*To-do item:* Transcribe the entries that follow exactly as they appear, minus pictures.

*Records shown:*
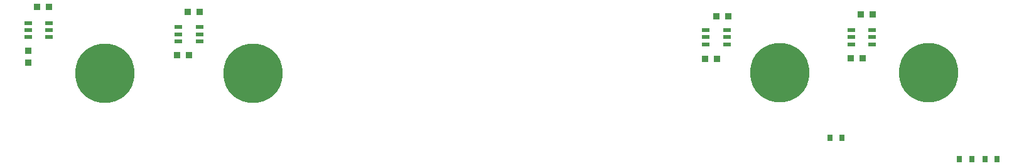
<source format=gtp>
G04*
G04 #@! TF.GenerationSoftware,Altium Limited,Altium Designer,18.1.9 (240)*
G04*
G04 Layer_Color=8421504*
%FSAX25Y25*%
%MOIN*%
G70*
G01*
G75*
%ADD15R,0.02756X0.03347*%
%ADD16R,0.03937X0.02362*%
%ADD17R,0.03740X0.03347*%
%ADD18C,0.31496*%
%ADD19R,0.03347X0.03740*%
D15*
X0654543Y0282343D02*
D03*
X0661039D02*
D03*
X0668161Y0282358D02*
D03*
X0674657D02*
D03*
X0592245Y0293600D02*
D03*
X0585749D02*
D03*
D16*
X0171112Y0347160D02*
D03*
Y0350900D02*
D03*
Y0354640D02*
D03*
X0160088Y0347160D02*
D03*
Y0350900D02*
D03*
Y0354640D02*
D03*
X0531012Y0343360D02*
D03*
Y0347100D02*
D03*
Y0350840D02*
D03*
X0519988Y0343360D02*
D03*
Y0347100D02*
D03*
Y0350840D02*
D03*
X0608112Y0343360D02*
D03*
Y0347100D02*
D03*
Y0350840D02*
D03*
X0597088Y0343360D02*
D03*
Y0347100D02*
D03*
Y0350840D02*
D03*
X0251012Y0344960D02*
D03*
Y0348700D02*
D03*
Y0352440D02*
D03*
X0239988Y0344960D02*
D03*
Y0348700D02*
D03*
Y0352440D02*
D03*
D17*
X0160100Y0333550D02*
D03*
Y0339850D02*
D03*
D18*
X0200700Y0327800D02*
D03*
X0559200Y0328200D02*
D03*
X0638300D02*
D03*
X0279510Y0327932D02*
D03*
D19*
X0164950Y0363100D02*
D03*
X0171250D02*
D03*
X0525850Y0335700D02*
D03*
X0519550D02*
D03*
X0525450Y0358300D02*
D03*
X0531750D02*
D03*
X0602250Y0359100D02*
D03*
X0608550D02*
D03*
X0603050Y0335800D02*
D03*
X0596750D02*
D03*
X0244850Y0360500D02*
D03*
X0251150D02*
D03*
X0245350Y0337600D02*
D03*
X0239050D02*
D03*
M02*

</source>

*Completed exercise:*
<source format=gtp>
G04*
G04 #@! TF.GenerationSoftware,Altium Limited,Altium Designer,18.1.9 (240)*
G04*
G04 Layer_Color=8421504*
%FSAX25Y25*%
%MOIN*%
G70*
G01*
G75*
%ADD15R,0.02756X0.03347*%
%ADD16R,0.03937X0.02362*%
%ADD17R,0.03740X0.03347*%
%ADD18C,0.31496*%
%ADD19R,0.03347X0.03740*%
D15*
X0654543Y0282343D02*
D03*
X0661039D02*
D03*
X0668161Y0282358D02*
D03*
X0674657D02*
D03*
X0592245Y0293600D02*
D03*
X0585749D02*
D03*
D16*
X0171112Y0347160D02*
D03*
Y0350900D02*
D03*
Y0354640D02*
D03*
X0160088Y0347160D02*
D03*
Y0350900D02*
D03*
Y0354640D02*
D03*
X0531012Y0343360D02*
D03*
Y0347100D02*
D03*
Y0350840D02*
D03*
X0519988Y0343360D02*
D03*
Y0347100D02*
D03*
Y0350840D02*
D03*
X0608112Y0343360D02*
D03*
Y0347100D02*
D03*
Y0350840D02*
D03*
X0597088Y0343360D02*
D03*
Y0347100D02*
D03*
Y0350840D02*
D03*
X0251012Y0344960D02*
D03*
Y0348700D02*
D03*
Y0352440D02*
D03*
X0239988Y0344960D02*
D03*
Y0348700D02*
D03*
Y0352440D02*
D03*
D17*
X0160100Y0333550D02*
D03*
Y0339850D02*
D03*
D18*
X0200700Y0327800D02*
D03*
X0559200Y0328200D02*
D03*
X0638300D02*
D03*
X0279510Y0327932D02*
D03*
D19*
X0164950Y0363100D02*
D03*
X0171250D02*
D03*
X0525850Y0335700D02*
D03*
X0519550D02*
D03*
X0525450Y0358300D02*
D03*
X0531750D02*
D03*
X0602250Y0359100D02*
D03*
X0608550D02*
D03*
X0603050Y0335800D02*
D03*
X0596750D02*
D03*
X0244850Y0360500D02*
D03*
X0251150D02*
D03*
X0245350Y0337600D02*
D03*
X0239050D02*
D03*
M02*

</source>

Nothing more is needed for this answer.